Interesting approach. If I understand this right, it’s basically maintaining our own index of search words. But using Facets will allow tf-idf scoring.

What we’re doing at the moment is to add a predicate - “search_index” to each node, and concatenate all searchable values into single field. Then searching within that index predicate.

This works as a simple search for now, but of course it does not do any scoring.

Of course, we’d love for this to be built-in :wink: Just the ability to search across multiple indexed predicates would work.

MichelDiz commented :

Yes, exactly, it is your own index of search words with tf-idf scoring.

I think it would be great to implement this as built-in. Since we use KV indexing, it would be easy to implement this. But it does require some work and thought.

@campoy , what do you think of this feature?

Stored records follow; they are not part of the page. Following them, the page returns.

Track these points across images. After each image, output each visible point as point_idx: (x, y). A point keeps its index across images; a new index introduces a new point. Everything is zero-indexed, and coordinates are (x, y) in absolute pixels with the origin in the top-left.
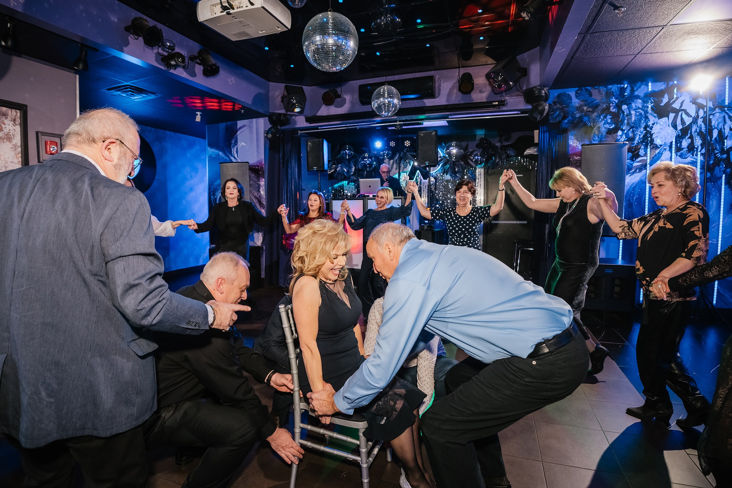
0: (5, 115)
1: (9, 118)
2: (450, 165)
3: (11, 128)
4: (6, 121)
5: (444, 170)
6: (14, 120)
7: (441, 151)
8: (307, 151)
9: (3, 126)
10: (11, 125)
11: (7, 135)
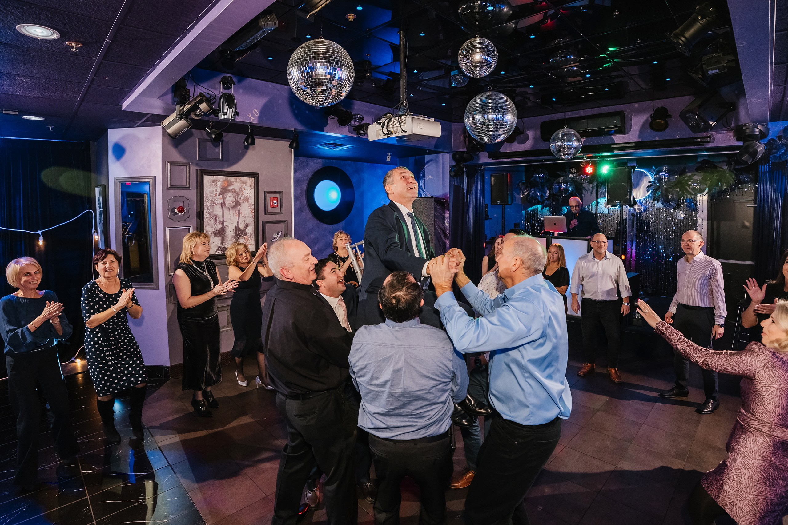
0: (245, 183)
1: (248, 184)
2: (662, 192)
3: (249, 192)
4: (246, 188)
5: (654, 197)
6: (251, 186)
7: (651, 174)
8: (491, 184)
9: (244, 191)
10: (249, 189)
11: (246, 197)
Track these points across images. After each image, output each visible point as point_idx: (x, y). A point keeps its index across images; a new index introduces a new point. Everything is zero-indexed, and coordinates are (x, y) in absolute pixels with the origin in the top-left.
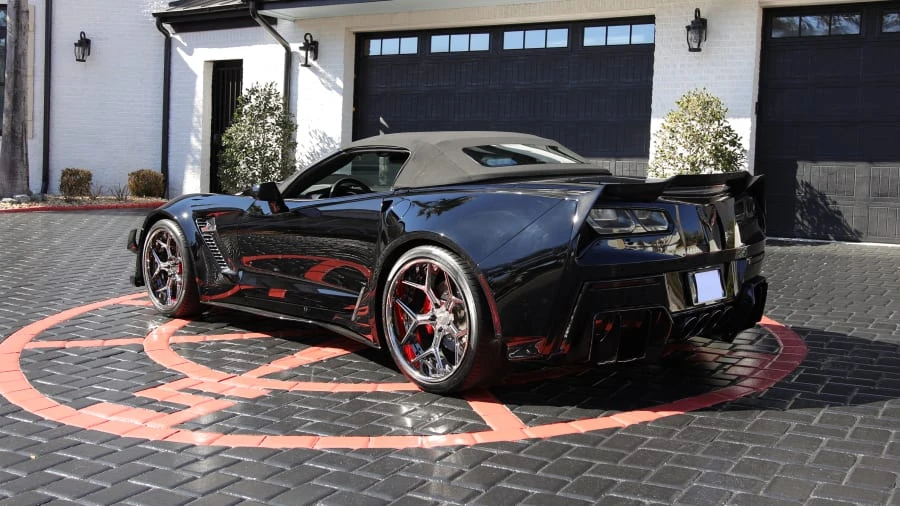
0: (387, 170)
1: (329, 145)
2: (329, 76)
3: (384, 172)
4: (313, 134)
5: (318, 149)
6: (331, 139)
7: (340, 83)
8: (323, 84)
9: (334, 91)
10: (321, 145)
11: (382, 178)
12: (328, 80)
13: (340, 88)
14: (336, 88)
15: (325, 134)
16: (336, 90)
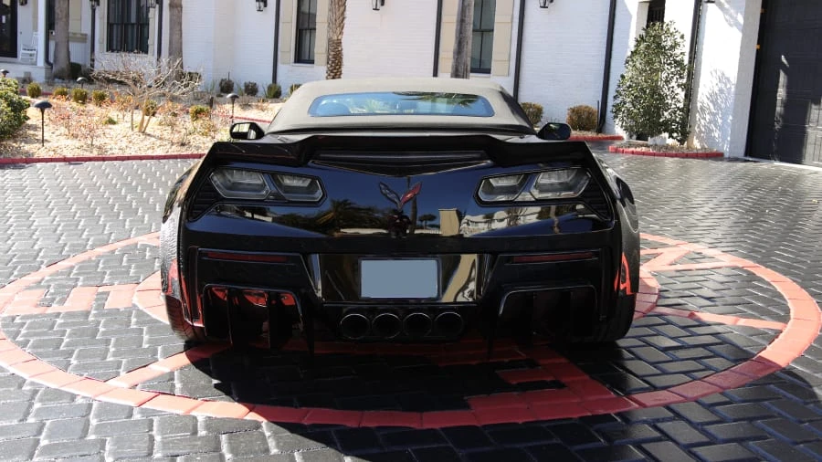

Can you define exp, status, and priority flags?

campoy commented :

Thanks for the feature request, it does sound like something we could definitely add.

I’ll be working on our roadmap once 1.1 is released (late July) and will take this feature into account then.

We’d really love if the scoring was somehow able to be used to sort. I feel like it’d be useful for match, allofterms, and alloftext queries, though I imagine the implementation would be radically different between them. This seems like it’d be a pretty substantial feature request, but it would be incredibly useful!

6 Likes

I’d also find this very useful - could you possibly expose the score as some kind of metadata in the query result?

Having built a search engine powered by Slash GraphQL, I too concur that this is a very nice feature to have. I wouldn’t have to pull date off Slash and then process them locally on the machine.

Having said that, I would like to put this feature on the list for processing. And given my past experiences with tf-idf, I don’t mind having a go integrating this feature, but I would like to see where it fits in our roadmap first.

4 Likes